*** Opening of Source information ***

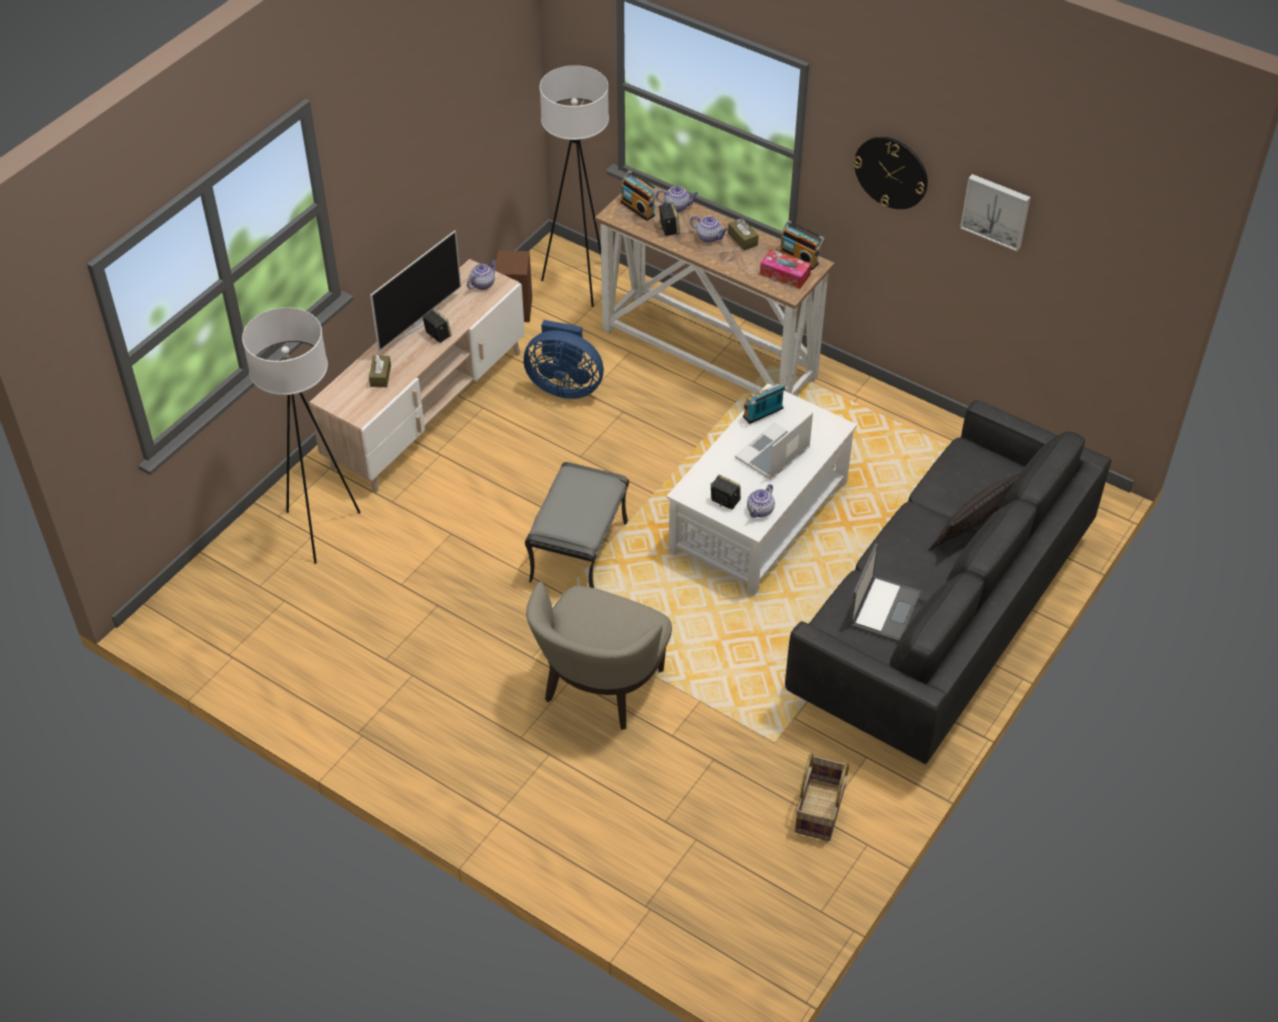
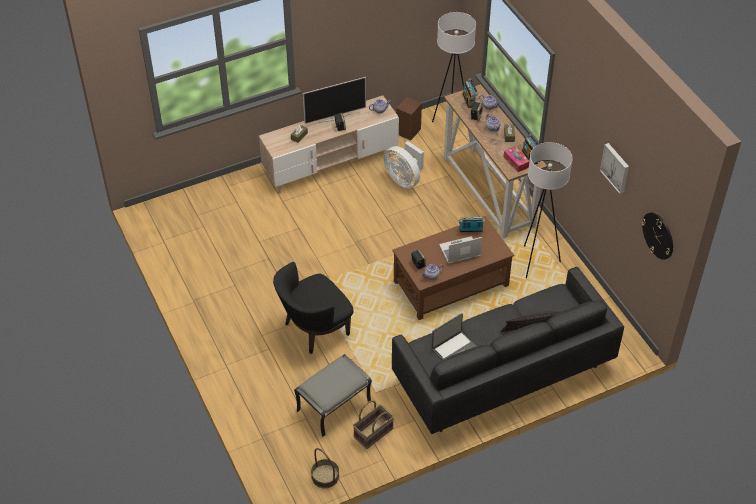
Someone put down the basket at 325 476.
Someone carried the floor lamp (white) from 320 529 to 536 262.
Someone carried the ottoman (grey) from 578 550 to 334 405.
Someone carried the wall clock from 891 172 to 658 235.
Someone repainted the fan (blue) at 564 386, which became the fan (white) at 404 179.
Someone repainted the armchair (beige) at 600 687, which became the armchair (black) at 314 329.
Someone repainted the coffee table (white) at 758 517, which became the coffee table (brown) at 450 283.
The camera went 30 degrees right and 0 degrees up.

*** Close of Source information ***

Copy exactly the line containing "Someone repainted the fan" and every line after it, ending with the last line of the records above.

Someone repainted the fan (blue) at 564 386, which became the fan (white) at 404 179.
Someone repainted the armchair (beige) at 600 687, which became the armchair (black) at 314 329.
Someone repainted the coffee table (white) at 758 517, which became the coffee table (brown) at 450 283.
The camera went 30 degrees right and 0 degrees up.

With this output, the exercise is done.